Javier Sanchez

Updated Thursday, February 29, 2024-23:43

  • Sanction Mo Katir, banned for two years for skipping three anti-doping controls, will not go to the Paris Games

  • Triple jump Ana Peleteiro's quick return after her pregnancy: "I'm stunned, I'm really into it now"

  • 1,500 meters The monastic life of Mario García Romo in the United States: "I have only gone to a bar one day"

Let's say that Glasgow is a party, that everything goes well for Spain.

This Friday (10:30 p.m., Teledeporte),

María Vicente

celebrates her first 'big' medal in the pentathlon;

On Sunday morning (11:15 a.m.),

Ana Peleteiro

is Ana Peleteiro again in the triple jump;

and on Sunday afternoon,

Mariano García

in the 800 meters (22.10) and

Mario García Romo

in the 1,500 meters (22.30) exceeded expectations.

Four medals: it would be the best indoor World Cup in the last 20 years for the team.

The celebration would bring hope before the 2024 Paris Olympics, but it would equally be impossible to avoid doubts.

What if all that glitters is not gold?
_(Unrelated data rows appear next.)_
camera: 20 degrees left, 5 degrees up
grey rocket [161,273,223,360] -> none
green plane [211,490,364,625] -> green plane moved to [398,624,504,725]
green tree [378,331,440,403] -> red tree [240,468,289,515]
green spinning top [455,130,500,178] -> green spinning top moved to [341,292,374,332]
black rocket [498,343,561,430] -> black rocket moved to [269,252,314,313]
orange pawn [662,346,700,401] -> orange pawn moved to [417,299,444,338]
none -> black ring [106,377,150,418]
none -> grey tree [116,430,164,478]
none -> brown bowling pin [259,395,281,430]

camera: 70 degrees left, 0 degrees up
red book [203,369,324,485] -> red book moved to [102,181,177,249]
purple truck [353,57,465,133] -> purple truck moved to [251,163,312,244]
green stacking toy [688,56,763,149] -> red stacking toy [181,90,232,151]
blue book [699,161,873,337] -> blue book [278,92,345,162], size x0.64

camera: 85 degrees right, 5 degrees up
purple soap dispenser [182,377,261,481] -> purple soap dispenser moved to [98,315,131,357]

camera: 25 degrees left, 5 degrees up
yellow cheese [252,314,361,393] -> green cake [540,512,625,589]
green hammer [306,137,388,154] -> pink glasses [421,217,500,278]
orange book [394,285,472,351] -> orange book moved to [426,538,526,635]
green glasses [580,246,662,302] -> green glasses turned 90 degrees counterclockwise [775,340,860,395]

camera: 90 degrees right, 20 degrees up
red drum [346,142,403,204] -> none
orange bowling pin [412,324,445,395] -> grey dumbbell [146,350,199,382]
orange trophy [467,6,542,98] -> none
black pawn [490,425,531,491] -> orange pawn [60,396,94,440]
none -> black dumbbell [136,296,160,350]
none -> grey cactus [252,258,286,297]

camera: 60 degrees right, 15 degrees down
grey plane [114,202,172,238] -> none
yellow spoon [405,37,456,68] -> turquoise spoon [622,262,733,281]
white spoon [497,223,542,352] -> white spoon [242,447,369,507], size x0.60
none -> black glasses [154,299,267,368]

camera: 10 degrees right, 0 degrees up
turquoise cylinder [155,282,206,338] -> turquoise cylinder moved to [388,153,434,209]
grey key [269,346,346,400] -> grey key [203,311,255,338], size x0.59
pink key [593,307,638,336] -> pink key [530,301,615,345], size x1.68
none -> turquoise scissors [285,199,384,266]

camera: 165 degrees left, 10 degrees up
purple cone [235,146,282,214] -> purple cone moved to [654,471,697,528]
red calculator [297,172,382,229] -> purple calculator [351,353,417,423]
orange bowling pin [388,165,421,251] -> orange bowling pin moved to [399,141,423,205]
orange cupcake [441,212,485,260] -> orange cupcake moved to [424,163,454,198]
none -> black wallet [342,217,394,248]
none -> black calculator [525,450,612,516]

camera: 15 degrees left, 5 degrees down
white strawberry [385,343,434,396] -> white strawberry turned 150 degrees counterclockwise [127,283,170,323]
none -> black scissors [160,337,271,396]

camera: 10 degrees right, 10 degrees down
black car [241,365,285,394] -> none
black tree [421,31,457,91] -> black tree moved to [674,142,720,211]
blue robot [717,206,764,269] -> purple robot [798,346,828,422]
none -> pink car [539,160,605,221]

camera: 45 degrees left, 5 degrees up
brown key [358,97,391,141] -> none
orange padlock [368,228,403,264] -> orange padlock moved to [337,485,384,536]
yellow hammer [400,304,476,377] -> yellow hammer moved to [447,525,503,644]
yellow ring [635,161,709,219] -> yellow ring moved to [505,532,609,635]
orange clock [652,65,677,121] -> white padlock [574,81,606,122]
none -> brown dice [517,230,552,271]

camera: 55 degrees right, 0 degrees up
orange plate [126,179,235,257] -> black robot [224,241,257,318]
They will ask themselves in other countries.

The Spanish anti-doping system is experiencing its worst moment since Operation Puerto and those who suffer the most are those who wear the red.

The current credibility problems of the Spanish Anti-Doping Agency (CELAD) stain its reputation, raise concerns about its cleanliness at an international level and dirty the atmosphere within the team.

«It makes a lot of anger.

Whoever wins a medal in Glasgow will have to endure the shadow of suspicion for something that will be completely foreign to them.

We need it to be resolved quickly," explains to EL MUNDO walker

Álvaro Martín

, current double world champion, who will not be in Glasgow - there is no indoor walking - but who from a distance continues to be the leader of the team.

The Agency's failures

Two weeks ago, a statement written by him demanding "necessary and urgent measures" was signed by 77 other athletes and last week he met with

José Manuel Rodríguez Uribes

, president of the Higher Sports Council (CSD), and

Silvia Calzón

, new director of CELAD, to demand "progress."

The World Anti-Doping Agency (WADA) has already demanded that Spain act and, in fact, a delegation from the body visited Madrid this week to put pressure.

At stake, even, a sanction that leaves the country out of competitions such as the Olympic Games themselves.

But what is the problem?

There are several, but they can be summarized: in recent years the Spanish Anti-Doping Agency (CELAD) has functioned extremely poorly.

As revealed by Relevo, there were anti-doping controls carried out outside the regulations - and therefore invalid -, there were irregular biological passports that were never sanctioned and there were therapeutic use authorizations given to athletes after the fact to cover positive cases.

In an interview with Marca, the previous president of CELAD,

José Luis Terreros

, dismissed this January, admitted that there were "five or six files" kept in a drawer and, from there, everything, the discredit outside the Spanish borders. .

The Games in danger?

«We must dilute this cloud of suspicions that we have above us and we must do it now.

If there are cases archived for whatever reason, CELAD must reopen them, sanction them and that's it.

Without excuses.

All Spanish athletes should be on top of this issue, not just athletes.

Imagine that the AMA leaves us without the Olympic Games, you'll tell me if it's not worrying," analyzes Martín, who knows about the precedents.

His case was more serious, but Russia already had to see how its athletes competed in Tokyo 2020 as neutrals due to their anti-doping problems.

«With Russia we tore our clothes and, now, when it is our turn at home, we have to be equally implacable.

"We must act firmly against traps," proclaims the marcher.

Then there is the Katir



His sanction for not being reachable on three occasions has nothing to do with the CELAD crisis, but the coincidence of both news items has caused the media in Great Britain and France to point the finger at Spain.

"It doesn't help, it's clear that his [Katir's] case doesn't help," concludes Martín before an indoor World Cup in Glasgow in which Spain can shine despite having to live with suspicions.